Я глянул вниз и охнул. Пол был усеян медиаторами, которые все, буквально все, высыпались из коробки.
– Убери всё на свои места, Максвелл, ладно? – попросил Рэг.
Я вздохнул, опустился на четвереньки и стал собирать пластиковые треугольники. Их там было до умопомрачения много, так что времени на это ушло немерено. Потом я поднял глобус и сел на корточки.
– Знаешь, иногда мне кажется, что всем было бы лучше, если бы я вообще не рождался, – пробормотал я и повертел глобус в руках, разглядывая выцветшие континенты. Затем со вздохом поднялся и втиснул его на полку между пыльным зонтиком и грязноватой вазой.
Я взял чёрную шляпу и вернул в сервант, а потом кончиками пальцев поднял с пола засушенную голову. Обернулся проверить, не видит ли меня Рэг, и поспешно бросил её на полку. Яйцо откатилось к дивану. Я нагнулся за ним.
– Ну почему я всё делаю не так? – проворчал я, вертя в руках яйцо. Наверху я заметил деревянный выступ и покрутил его вправо. Раздался тихий звук, похожий на тиканье старых часов.
– Это что за звук, Максвелл? – спросил Рэг.
– Я просто прибираюсь, Рэг, как ты и просил.
Я взвесил яйцо на ладони и провёл пальцем по узорчатой резьбе.
– Какой во мне толк? – едва слышно прошептал я. – Лучше бы… лучше бы меня вообще не было.

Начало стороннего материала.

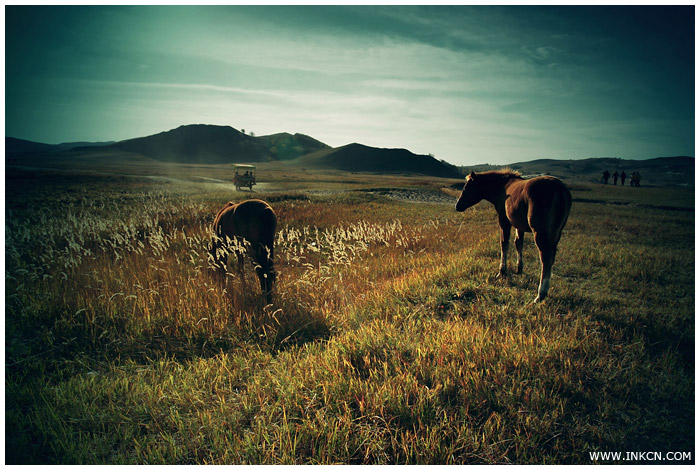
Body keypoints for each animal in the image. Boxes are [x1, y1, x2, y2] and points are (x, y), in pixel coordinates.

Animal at [456, 171, 572, 302]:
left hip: (540, 232)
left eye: (466, 188)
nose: (457, 206)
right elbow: (518, 243)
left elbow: (504, 243)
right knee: (551, 256)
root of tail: (560, 190)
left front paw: (502, 272)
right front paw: (519, 268)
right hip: (556, 233)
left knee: (545, 258)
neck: (502, 186)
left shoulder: (504, 219)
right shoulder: (519, 225)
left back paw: (540, 294)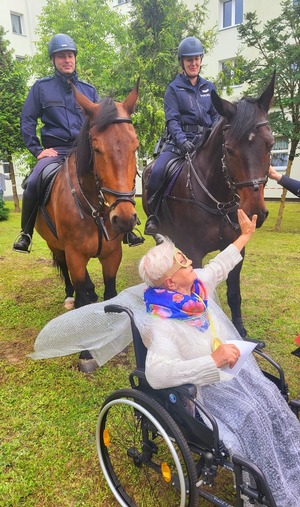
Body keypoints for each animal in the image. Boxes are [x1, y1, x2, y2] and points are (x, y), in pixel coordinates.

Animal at [34, 81, 140, 310]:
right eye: (97, 148)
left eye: (135, 146)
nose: (124, 218)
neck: (95, 210)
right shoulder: (74, 256)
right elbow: (80, 295)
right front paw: (80, 297)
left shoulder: (112, 255)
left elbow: (110, 293)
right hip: (55, 245)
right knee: (63, 266)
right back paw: (69, 295)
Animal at [142, 74, 276, 338]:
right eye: (229, 149)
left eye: (270, 143)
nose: (255, 211)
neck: (218, 201)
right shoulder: (194, 253)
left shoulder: (238, 248)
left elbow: (234, 293)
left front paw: (240, 330)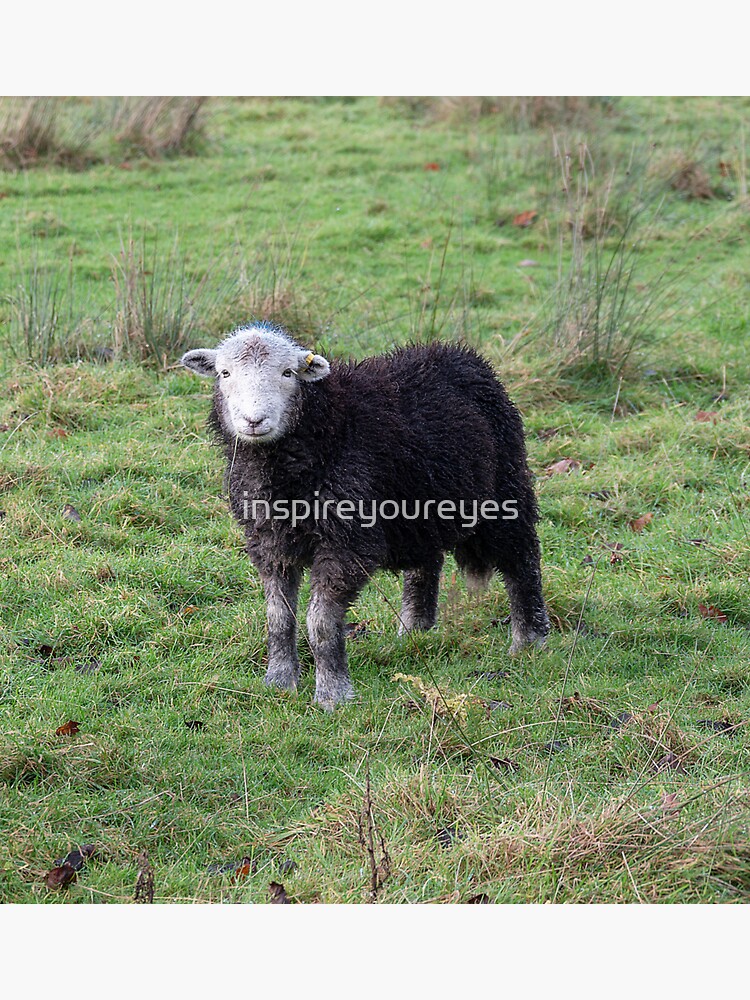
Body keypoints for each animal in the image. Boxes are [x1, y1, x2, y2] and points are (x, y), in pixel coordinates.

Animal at [181, 323, 549, 709]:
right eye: (224, 373)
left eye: (288, 373)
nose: (253, 421)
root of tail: (458, 353)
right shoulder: (269, 541)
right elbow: (278, 617)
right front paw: (279, 682)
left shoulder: (346, 540)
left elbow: (321, 621)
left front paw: (332, 694)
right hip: (420, 502)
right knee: (426, 563)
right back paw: (413, 632)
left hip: (505, 488)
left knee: (522, 559)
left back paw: (529, 640)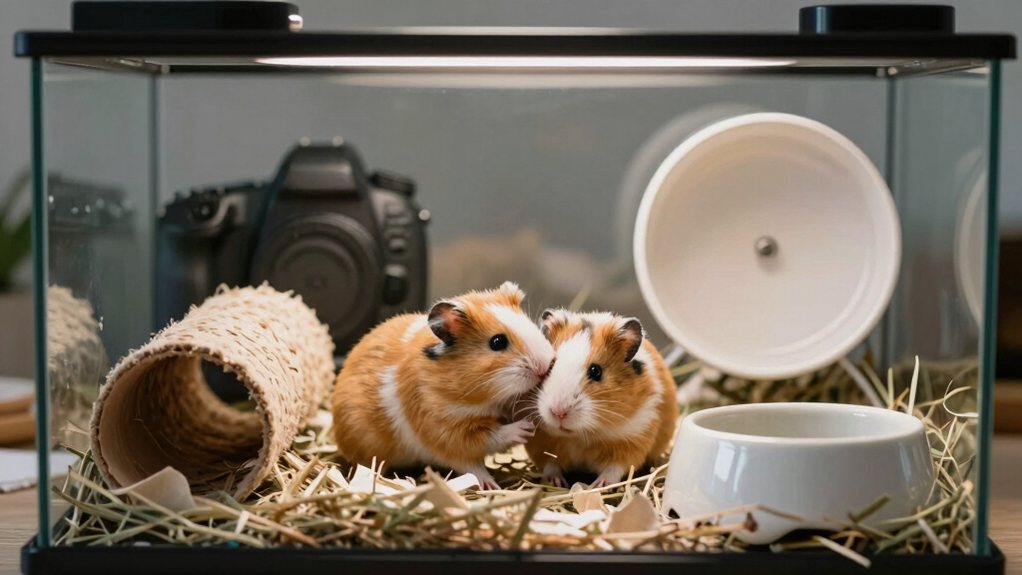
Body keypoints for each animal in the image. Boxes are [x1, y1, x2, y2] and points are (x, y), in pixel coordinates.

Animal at [525, 309, 677, 487]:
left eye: (596, 371)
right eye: (550, 365)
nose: (559, 412)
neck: (580, 435)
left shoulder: (635, 435)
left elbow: (615, 468)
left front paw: (599, 485)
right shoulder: (540, 440)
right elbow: (550, 464)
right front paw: (556, 483)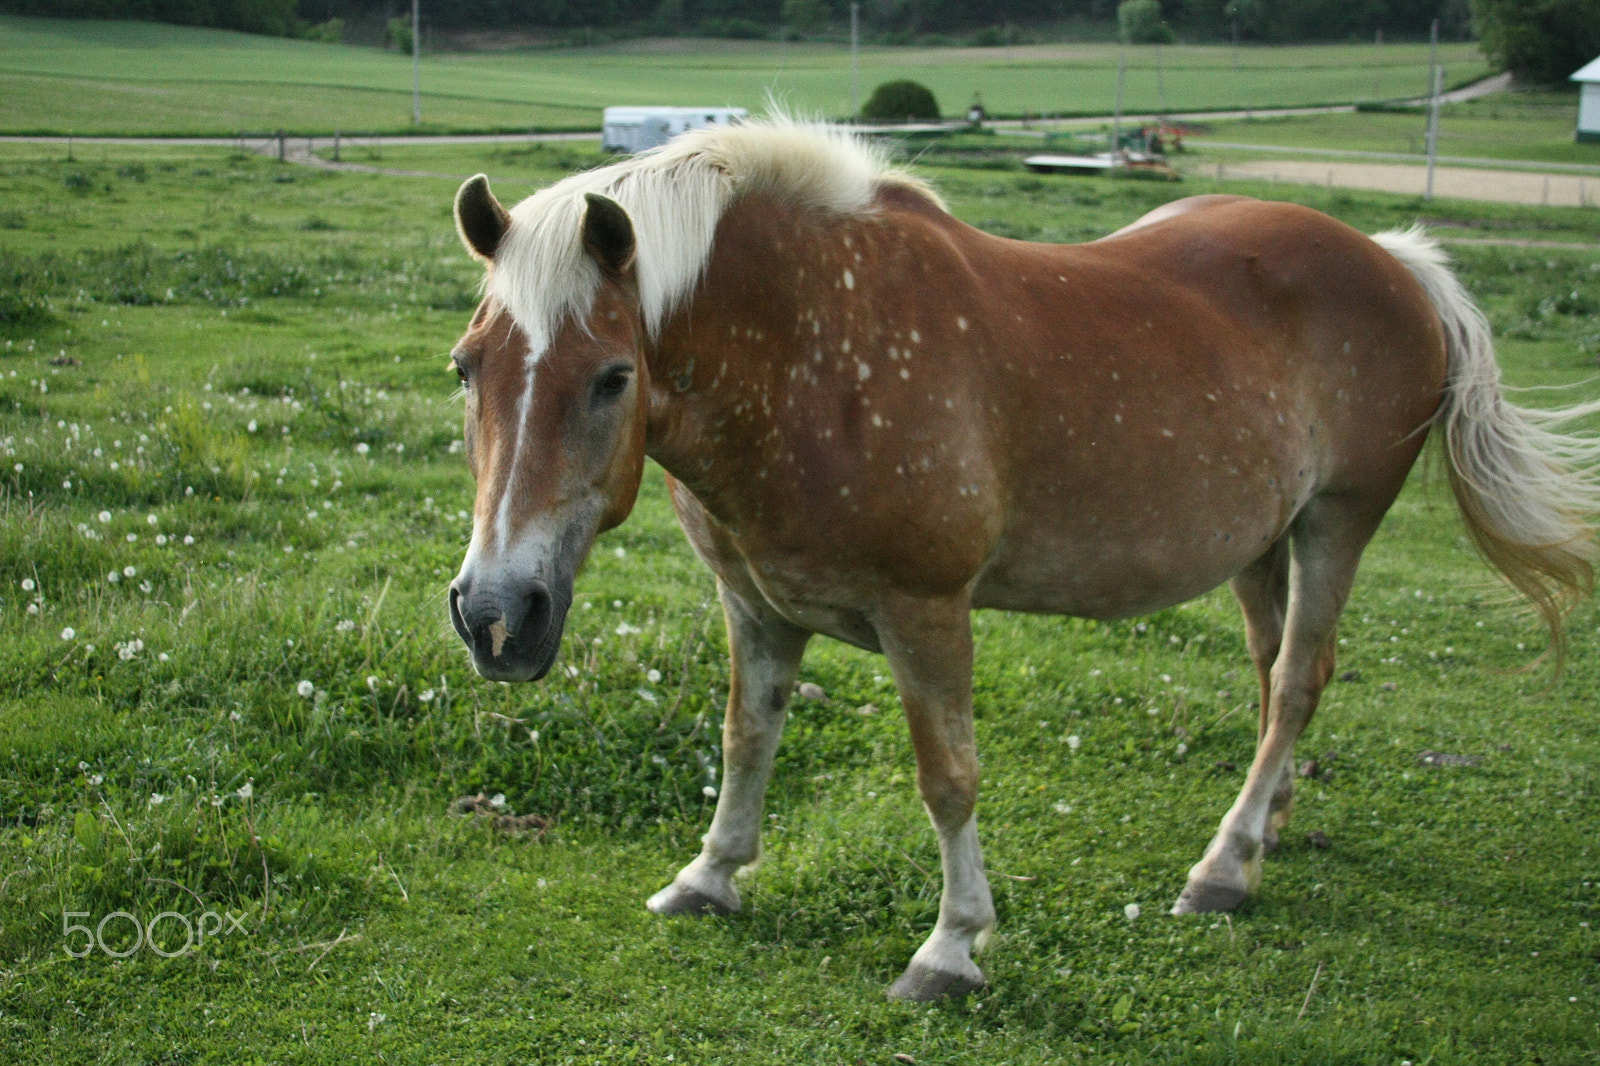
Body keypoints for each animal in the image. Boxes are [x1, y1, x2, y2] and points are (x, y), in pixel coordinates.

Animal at [442, 119, 1600, 1000]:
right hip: (1262, 542)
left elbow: (947, 777)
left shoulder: (926, 610)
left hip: (1337, 525)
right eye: (466, 367)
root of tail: (1396, 260)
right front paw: (709, 876)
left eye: (611, 376)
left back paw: (1223, 867)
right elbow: (745, 740)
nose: (497, 615)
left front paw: (951, 946)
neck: (813, 350)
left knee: (1300, 678)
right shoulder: (755, 602)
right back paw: (1264, 827)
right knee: (1277, 678)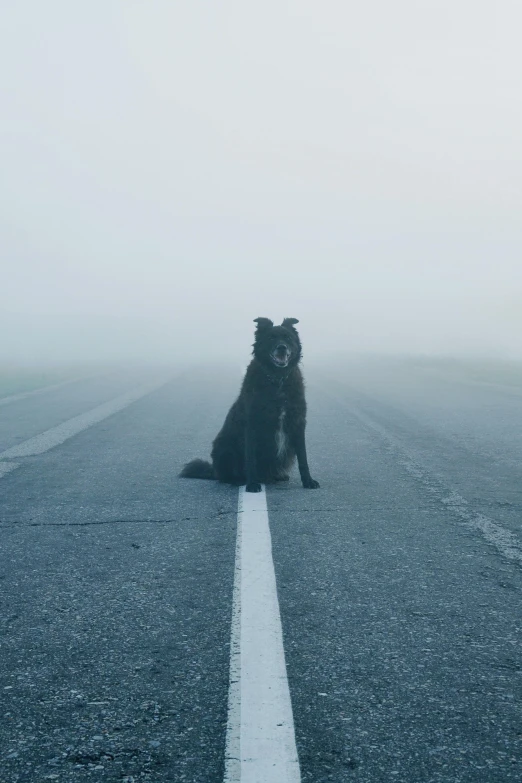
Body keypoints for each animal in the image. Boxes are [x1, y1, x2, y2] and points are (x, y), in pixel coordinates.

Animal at [179, 316, 316, 490]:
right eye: (271, 338)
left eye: (288, 338)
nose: (282, 348)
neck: (277, 379)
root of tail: (214, 470)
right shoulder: (252, 424)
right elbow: (251, 459)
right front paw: (252, 484)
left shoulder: (297, 422)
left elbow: (303, 457)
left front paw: (308, 481)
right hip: (224, 447)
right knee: (224, 476)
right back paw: (238, 480)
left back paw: (278, 476)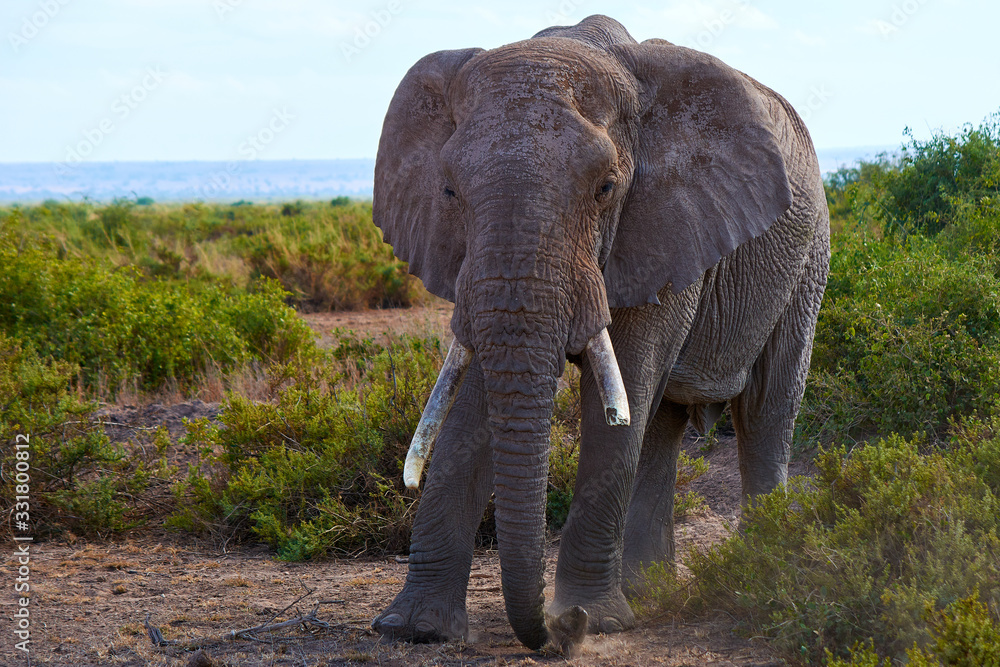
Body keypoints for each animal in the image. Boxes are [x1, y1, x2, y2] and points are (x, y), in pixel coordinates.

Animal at [369, 14, 830, 651]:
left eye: (606, 188)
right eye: (450, 191)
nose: (559, 632)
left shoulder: (664, 224)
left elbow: (624, 388)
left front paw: (597, 620)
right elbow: (476, 402)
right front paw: (412, 629)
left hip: (809, 255)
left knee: (765, 408)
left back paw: (754, 577)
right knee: (661, 425)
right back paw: (650, 593)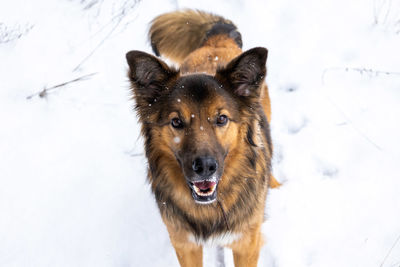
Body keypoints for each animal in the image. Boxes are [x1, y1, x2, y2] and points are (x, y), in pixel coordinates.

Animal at [126, 8, 280, 267]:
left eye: (221, 119)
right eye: (176, 122)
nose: (205, 167)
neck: (210, 208)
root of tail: (216, 41)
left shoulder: (247, 244)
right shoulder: (185, 245)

Я встряхнул яйцо. Оно трижды звякнуло и затихло. Этот звук напомнил мне о старой шкатулке, в которую Бекс складывала свои браслеты и серёжки, когда была ещё младше, чем я сейчас. Там из-под крышки выпрыгивала пластиковая балерина и кружилась под мелодию «Мерцай, звёздочка, мерцай»[2].
Я со вздохом убрал деревянное яйцо на полку, к чёрной шляпе, и закрыл дверцу серванта. Тут я вспомнил, что вообще-то должен был искать перо додо.
– Знаешь, Рэг, мне сейчас как-то не хочется смотреть на перо. Ты не обидишься?
Я обернулся и увидел, что он уснул в кресле, откинув голову назад и раскрыв рот. Из носа раздавался лёгкий свист.
– Ох, ну прекрасно.
Я осмотрелся по сторонам и снова вздохнул. Заняться тут особо нечем. Пора было возвращаться домой и держать ответ за то, что я сегодня натворил. Миссис Ллойд точно уже позвонила родителям.
Ну и головомойка меня ждёт!
Глава одиннадцатая. Ворота
Ясно было, что домой лучше идти по самой густой тени, чтобы не попасться на глаза родителям, которые уже, наверное, забрали своих ревущих детей из школы. Я прошёл по тропинке, бегущей от бунгало Рэга, и огляделся. На дороге никого не было.
Я повернул к дому миссис Бэнкс. Хотя уже темнело, у пруда ещё можно было различить розового фламинго.
Я резко затормозил.
Что-то не так.
Голова на месте.
Когда я шёл на бал, он стоял без головы. Совершенно точно.
Я прищурился. Сквозь слегка раздвинутые жалюзи я увидел силуэт миссис Бэнкс на диване в гостиной. Может, она купила нового фламинго, пока я был в школе? Я уставился на его чёрный глаз, а фламинго как будто уставился на меня.